QUEL EST LE MÉCANISME MENTAL DE L’ANXIÉTÉ SOCIALE ?
Pour les psychanalystes, tout tient à la vision que le phobique social a de lui même : celle d’un être profondément imparfait, dénué d’intérêt. C’est sur le narcissisme défaillant qu’il faut donc travailler. Les psychologues comportementalistes pensent plutôt que la phobie sociale est la conséquence de pensées erronées sur soi-même ( anticipations négatives de la situation, jugement exagérément négatif sur la performance effective, et sur les conséquences de celle-ci en terme de jugement par les autres), et d’un excès de centration sur soi pendant la situation, à la recherche des premiers symptômes anxieux (coeur qui s’emballe, souffle coupé, idées brouillées, vertige, transpiration, tremblements, incapacité rassembler
ses idées…)
Il est évident que les anticipations négatives et l’hyper-vigilance vont précipiter la survenue des symptômes redoutés, et induire une baisse de la « performance » réelle, qui elle même entraînera une augmentation du sentiment d’échec et des projections négatives sur le futur.

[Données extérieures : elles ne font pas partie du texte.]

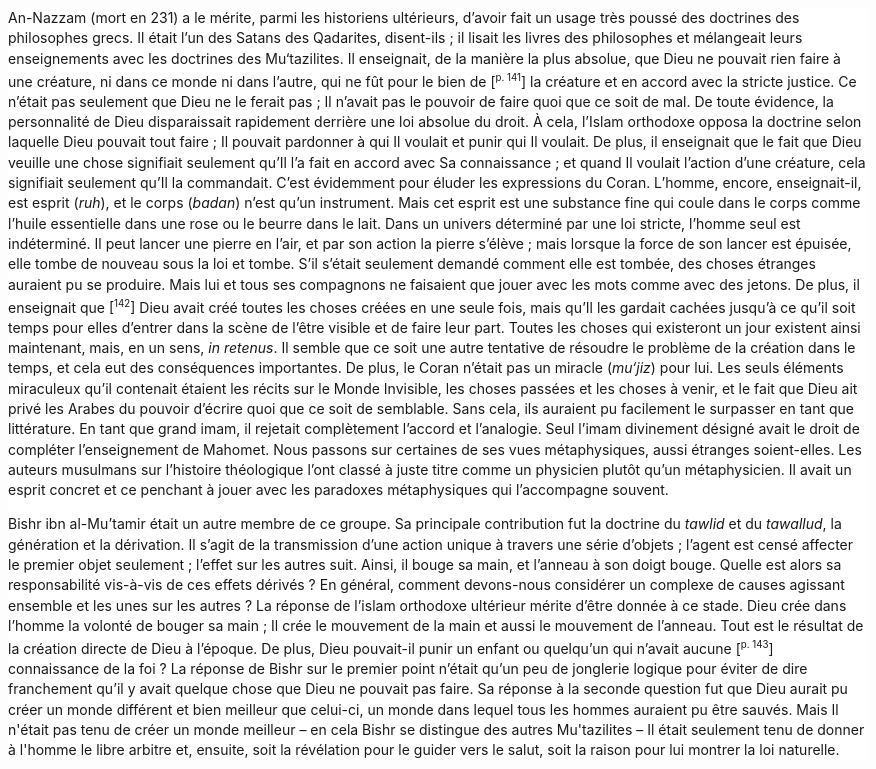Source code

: An-Nazzam (mort en 231) a le mérite, parmi les historiens ultérieurs, d’avoir fait un usage très poussé des doctrines des philosophes grecs. Il était l’un des Satans des Qadarites, disent-ils ; il lisait les livres des philosophes et mélangeait leurs enseignements avec les doctrines des Mu‘tazilites. Il enseignait, de la manière la plus absolue, que Dieu ne pouvait rien faire à une créature, ni dans ce monde ni dans l’autre, qui ne fût pour le bien de <span id="p141">[<sup><small>p. 141</small></sup>]</span> la créature et en accord avec la stricte justice. Ce n’était pas seulement que Dieu ne le ferait pas ; Il n’avait pas le pouvoir de faire quoi que ce soit de mal. De toute évidence, la personnalité de Dieu disparaissait rapidement derrière une loi absolue du droit. À cela, l’Islam orthodoxe opposa la doctrine selon laquelle Dieu pouvait tout faire ; Il pouvait pardonner à qui Il voulait et punir qui Il voulait. De plus, il enseignait que le fait que Dieu veuille une chose signifiait seulement qu’Il l’a fait en accord avec Sa connaissance ; et quand Il voulait l’action d’une créature, cela signifiait seulement qu’Il la commandait. C’est évidemment pour éluder les expressions du Coran. L’homme, encore, enseignait-il, est esprit (_ruh_), et le corps (_badan_) n’est qu’un instrument. Mais cet esprit est une substance fine qui coule dans le corps comme l’huile essentielle dans une rose ou le beurre dans le lait. Dans un univers déterminé par une loi stricte, l’homme seul est indéterminé. Il peut lancer une pierre en l’air, et par son action la pierre s’élève ; mais lorsque la force de son lancer est épuisée, elle tombe de nouveau sous la loi et tombe. S’il s’était seulement demandé comment elle est tombée, des choses étranges auraient pu se produire. Mais lui et tous ses compagnons ne faisaient que jouer avec les mots comme avec des jetons. De plus, il enseignait que <span id="p142">[<sup><small>142</small></sup>]</span> Dieu avait créé toutes les choses créées en une seule fois, mais qu’Il les gardait cachées jusqu’à ce qu’il soit temps pour elles d’entrer dans la scène de l’être visible et de faire leur part. Toutes les choses qui existeront un jour existent ainsi maintenant, mais, en un sens, _in retenus_. Il semble que ce soit une autre tentative de résoudre le problème de la création dans le temps, et cela eut des conséquences importantes. De plus, le Coran n’était pas un miracle (_mu‘jiz_) pour lui. Les seuls éléments miraculeux qu’il contenait étaient les récits sur le Monde Invisible, les choses passées et les choses à venir, et le fait que Dieu ait privé les Arabes du pouvoir d’écrire quoi que ce soit de semblable. Sans cela, ils auraient pu facilement le surpasser en tant que littérature. En tant que grand imam, il rejetait complètement l’accord et l’analogie. Seul l’imam divinement désigné avait le droit de compléter l’enseignement de Mahomet. Nous passons sur certaines de ses vues métaphysiques, aussi étranges soient-elles. Les auteurs musulmans sur l’histoire théologique l’ont classé à juste titre comme un physicien plutôt qu’un métaphysicien. Il avait un esprit concret et ce penchant à jouer avec les paradoxes métaphysiques qui l’accompagne souvent.

Bishr ibn al-Mu’tamir était un autre membre de ce groupe. Sa principale contribution fut la doctrine du _tawlid_ et du _tawallud_, la génération et la dérivation. Il s’agit de la transmission d’une action unique à travers une série d’objets ; l’agent est censé affecter le premier objet seulement ; l’effet sur les autres suit. Ainsi, il bouge sa main, et l’anneau à son doigt bouge. Quelle est alors sa responsabilité vis-à-vis de ces effets dérivés ? En général, comment devons-nous considérer un complexe de causes agissant ensemble et les unes sur les autres ? La réponse de l’islam orthodoxe ultérieur mérite d’être donnée à ce stade. Dieu crée dans l’homme la volonté de bouger sa main ; Il crée le mouvement de la main et aussi le mouvement de l’anneau. Tout est le résultat de la création directe de Dieu à l’époque. De plus, Dieu pouvait-il punir un enfant ou quelqu’un qui n’avait aucune <span id="p143">[<sup><small>p. 143</small></sup>]</span> connaissance de la foi ? La réponse de Bishr sur le premier point n’était qu’un peu de jonglerie logique pour éviter de dire franchement qu’il y avait quelque chose que Dieu ne pouvait pas faire. Sa réponse à la seconde question fut que Dieu aurait pu créer un monde différent et bien meilleur que celui-ci, un monde dans lequel tous les hommes auraient pu être sauvés. Mais Il n'était pas tenu de créer un monde meilleur – en cela Bishr se distingue des autres Mu'tazilites – Il était seulement tenu de donner à l'homme le libre arbitre et, ensuite, soit la révélation pour le guider vers le salut, soit la raison pour lui montrer la loi naturelle.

A quoi ressemble une thérapie de l’anxiété sociale ?
Les TCC seront très utiles pour :
- travailler sur les pensées négatives (« Vous pensez que tout le monde a vu votre tremblement, mais en êtes-vous certain ? » « Vous dites que votre exposé était nul, mais avez-vous demandé un retour à quelqu’un de l’assistance ? » « En supposant que vous ayez raison et que votre performance ait été mauvaise, quelles sont concrètement les conséquences ? » « Est-ce si grave ? » etc.
L’idée est d’arriver à prendre de la distance par rapport à une vision exagérément pessimiste.

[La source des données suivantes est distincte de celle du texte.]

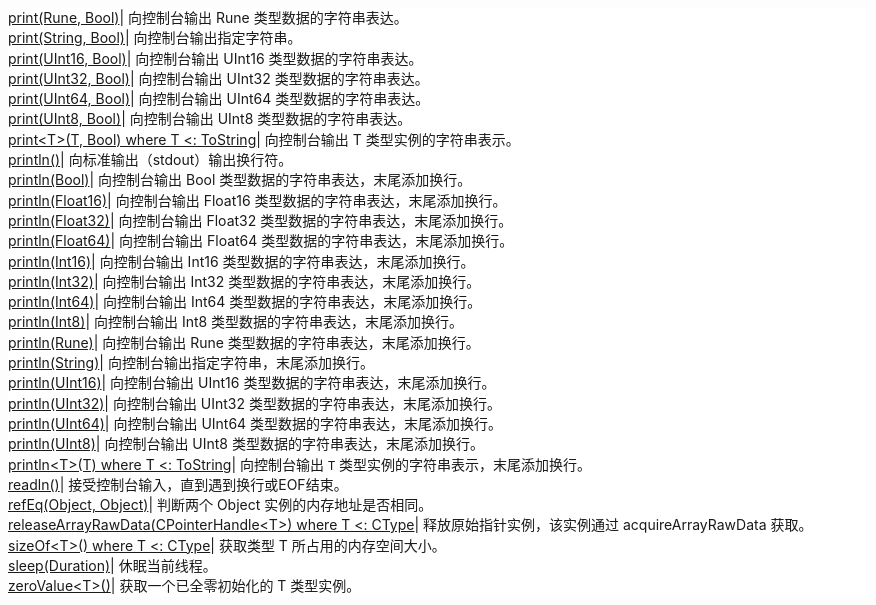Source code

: [print\(Rune, Bool\)](https://docs.cangjie-lang.cn/docs/1.0.1/libs/std/core/core_package_api/core_package_funcs.html#func-printrune-bool)| 向控制台输出 Rune 类型数据的字符串表达。  
[print\(String, Bool\)](https://docs.cangjie-lang.cn/docs/1.0.1/libs/std/core/core_package_api/core_package_funcs.html#func-printstring-bool)| 向控制台输出指定字符串。  
[print\(UInt16, Bool\)](https://docs.cangjie-lang.cn/docs/1.0.1/libs/std/core/core_package_api/core_package_funcs.html#func-printuint16-bool)| 向控制台输出 UInt16 类型数据的字符串表达。  
[print\(UInt32, Bool\)](https://docs.cangjie-lang.cn/docs/1.0.1/libs/std/core/core_package_api/core_package_funcs.html#func-printuint32-bool)| 向控制台输出 UInt32 类型数据的字符串表达。  
[print\(UInt64, Bool\)](https://docs.cangjie-lang.cn/docs/1.0.1/libs/std/core/core_package_api/core_package_funcs.html#func-printuint64-bool)| 向控制台输出 UInt64 类型数据的字符串表达。  
[print\(UInt8, Bool\)](https://docs.cangjie-lang.cn/docs/1.0.1/libs/std/core/core_package_api/core_package_funcs.html#func-printuint8-bool)| 向控制台输出 UInt8 类型数据的字符串表达。  
[print\<T\>\(T, Bool\) where T \<: ToString](https://docs.cangjie-lang.cn/docs/1.0.1/libs/std/core/core_package_api/core_package_funcs.html#func-printtt-bool-where-t--tostring)| 向控制台输出 T 类型实例的字符串表示。  
[println\(\)](https://docs.cangjie-lang.cn/docs/1.0.1/libs/std/core/core_package_api/core_package_funcs.html#func-println)| 向标准输出（stdout）输出换行符。  
[println\(Bool\)](https://docs.cangjie-lang.cn/docs/1.0.1/libs/std/core/core_package_api/core_package_funcs.html#func-printlnbool)| 向控制台输出 Bool 类型数据的字符串表达，末尾添加换行。  
[println\(Float16\)](https://docs.cangjie-lang.cn/docs/1.0.1/libs/std/core/core_package_api/core_package_funcs.html#func-printlnfloat16)| 向控制台输出 Float16 类型数据的字符串表达，末尾添加换行。  
[println\(Float32\)](https://docs.cangjie-lang.cn/docs/1.0.1/libs/std/core/core_package_api/core_package_funcs.html#func-printlnfloat32)| 向控制台输出 Float32 类型数据的字符串表达，末尾添加换行。  
[println\(Float64\)](https://docs.cangjie-lang.cn/docs/1.0.1/libs/std/core/core_package_api/core_package_funcs.html#func-printlnfloat64)| 向控制台输出 Float64 类型数据的字符串表达，末尾添加换行。  
[println\(Int16\)](https://docs.cangjie-lang.cn/docs/1.0.1/libs/std/core/core_package_api/core_package_funcs.html#func-printlnint16)| 向控制台输出 Int16 类型数据的字符串表达，末尾添加换行。  
[println\(Int32\)](https://docs.cangjie-lang.cn/docs/1.0.1/libs/std/core/core_package_api/core_package_funcs.html#func-printlnint32)| 向控制台输出 Int32 类型数据的字符串表达，末尾添加换行。  
[println\(Int64\)](https://docs.cangjie-lang.cn/docs/1.0.1/libs/std/core/core_package_api/core_package_funcs.html#func-printlnint64)| 向控制台输出 Int64 类型数据的字符串表达，末尾添加换行。  
[println\(Int8\)](https://docs.cangjie-lang.cn/docs/1.0.1/libs/std/core/core_package_api/core_package_funcs.html#func-printlnint8)| 向控制台输出 Int8 类型数据的字符串表达，末尾添加换行。  
[println\(Rune\)](https://docs.cangjie-lang.cn/docs/1.0.1/libs/std/core/core_package_api/core_package_funcs.html#func-printlnrune)| 向控制台输出 Rune 类型数据的字符串表达，末尾添加换行。  
[println\(String\)](https://docs.cangjie-lang.cn/docs/1.0.1/libs/std/core/core_package_api/core_package_funcs.html#func-printlnstring)| 向控制台输出指定字符串，末尾添加换行。  
[println\(UInt16\)](https://docs.cangjie-lang.cn/docs/1.0.1/libs/std/core/core_package_api/core_package_funcs.html#func-printlnuint16)| 向控制台输出 UInt16 类型数据的字符串表达，末尾添加换行。  
[println\(UInt32\)](https://docs.cangjie-lang.cn/docs/1.0.1/libs/std/core/core_package_api/core_package_funcs.html#func-printlnuint32)| 向控制台输出 UInt32 类型数据的字符串表达，末尾添加换行。  
[println\(UInt64\)](https://docs.cangjie-lang.cn/docs/1.0.1/libs/std/core/core_package_api/core_package_funcs.html#func-printlnuint64)| 向控制台输出 UInt64 类型数据的字符串表达，末尾添加换行。  
[println\(UInt8\)](https://docs.cangjie-lang.cn/docs/1.0.1/libs/std/core/core_package_api/core_package_funcs.html#func-printlnuint8)| 向控制台输出 UInt8 类型数据的字符串表达，末尾添加换行。  
[println\<T\>\(T\) where T \<: ToString](https://docs.cangjie-lang.cn/docs/1.0.1/libs/std/core/core_package_api/core_package_funcs.html#func-printlntt-where-t--tostring)| 向控制台输出 `T` 类型实例的字符串表示，末尾添加换行。  
[readln\(\)](https://docs.cangjie-lang.cn/docs/1.0.1/libs/std/core/core_package_api/core_package_funcs.html#func-readln)| 接受控制台输入，直到遇到换行或EOF结束。  
[refEq\(Object, Object\)](https://docs.cangjie-lang.cn/docs/1.0.1/libs/std/core/core_package_api/core_package_funcs.html#func-refeqobject-object)| 判断两个 Object 实例的内存地址是否相同。  
[releaseArrayRawData\(CPointerHandle\<T\>\) where T \<: CType](https://docs.cangjie-lang.cn/docs/1.0.1/libs/std/core/core_package_api/core_package_funcs.html#func-releasearrayrawdatatcpointerhandlet-where-t--ctype)| 释放原始指针实例，该实例通过 acquireArrayRawData 获取。  
[sizeOf\<T\>\(\) where T \<: CType](https://docs.cangjie-lang.cn/docs/1.0.1/libs/std/core/core_package_api/core_package_funcs.html#func-sizeoft-where-t--ctype)| 获取类型 T 所占用的内存空间大小。  
[sleep\(Duration\)](https://docs.cangjie-lang.cn/docs/1.0.1/libs/std/core/core_package_api/core_package_funcs.html#func-sleepduration)| 休眠当前线程。  
[zeroValue\<T\>\(\)](https://docs.cangjie-lang.cn/docs/1.0.1/libs/std/core/core_package_api/core_package_funcs.html#func-zerovaluet)| 获取一个已全零初始化的 T 类型实例。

- donner des outils (relaxation, décentrement attentionnel…) pour mieux gérer les situations redoutées.
- préparer les expositions progressives aux situations redoutées, en allant toujours au rythme du patient, pour lui réapprendre la confiance dans ses capacités à affronter
- travailler au besoin les techniques d’affirmation de soi (apprendre à faire une critique, à exprimer une demande etc..)
- si besoin renforcer les « compétences sociales », s’entraîner aux conversations dans différents contextes. Les jeux de rôle entre le patient et le thérapeute s’avèrent très utiles pour ces mises en situation.
Au delà de ce travail très concret, il sera indispensable de s’intéresser à l’histoire du patient, et de repérer tous les « mini-traumas » sur le plan relationnel qui ont fait le lit de ces difficultés. Bien souvent on trouvera des épisodes de rejet, de harcèlement, de moqueries, de trahisons d’amitié, préférentiellement en primaire ou au collège. Parfois aussi des parents très exigeants ou critiques auront favorisé la perte de confiance.
Il s’agira alors de tenter de « réparer » l’Enfant intérieur » blessé.